> _Excerpted data_
Begin

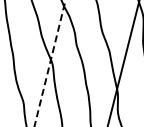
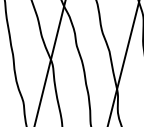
line at (50, 63): dashed -> solid
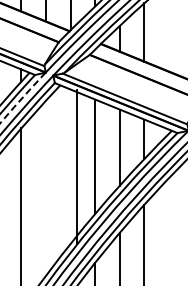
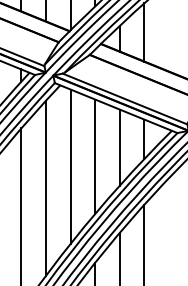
arc at (22, 97): dashed -> solid
line at (76, 166) position: (76, 166) -> (70, 166)
line at (46, 187): none -> present
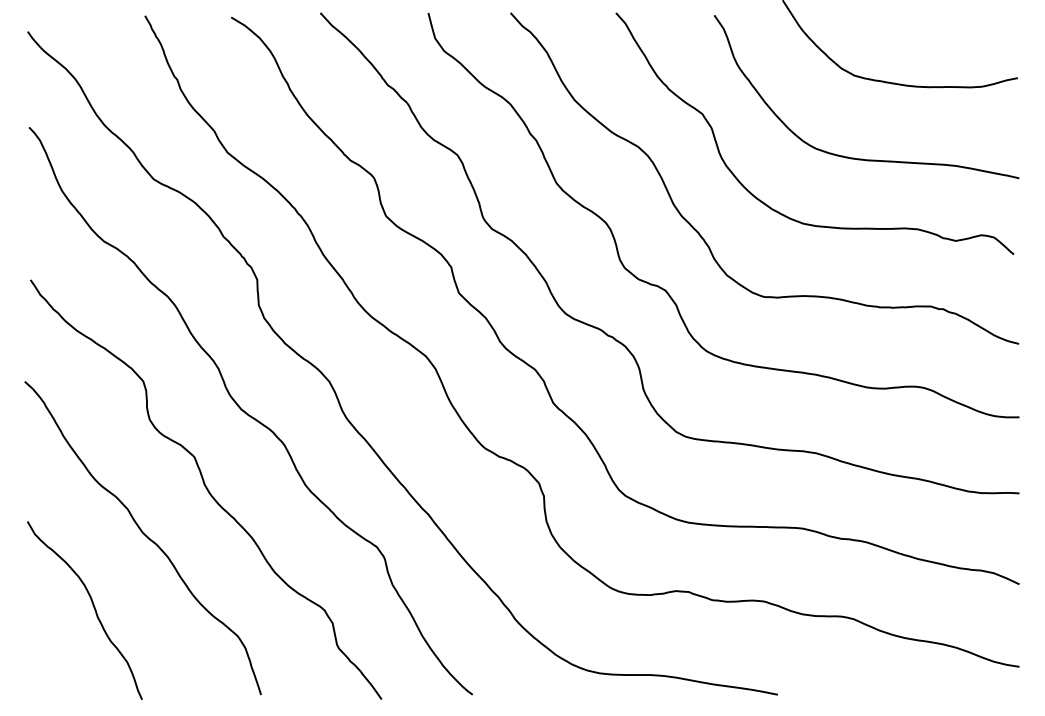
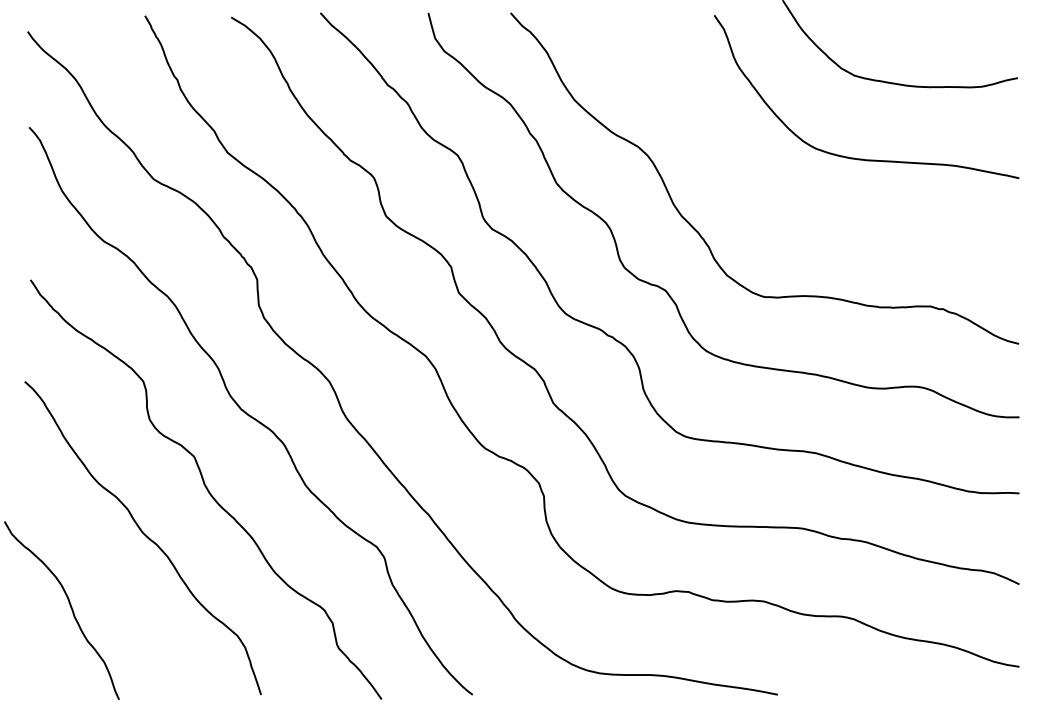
curve at (763, 201): present -> none
curve at (93, 608) position: (93, 608) -> (70, 608)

End

> _Written exercise_
Copy out every line of the rows above word for word, leaving out the pictures.

> _Full solution_
line at (50, 63): dashed -> solid
arc at (22, 97): dashed -> solid
line at (76, 166) position: (76, 166) -> (70, 166)
line at (46, 187): none -> present
curve at (763, 201): present -> none
curve at (93, 608) position: (93, 608) -> (70, 608)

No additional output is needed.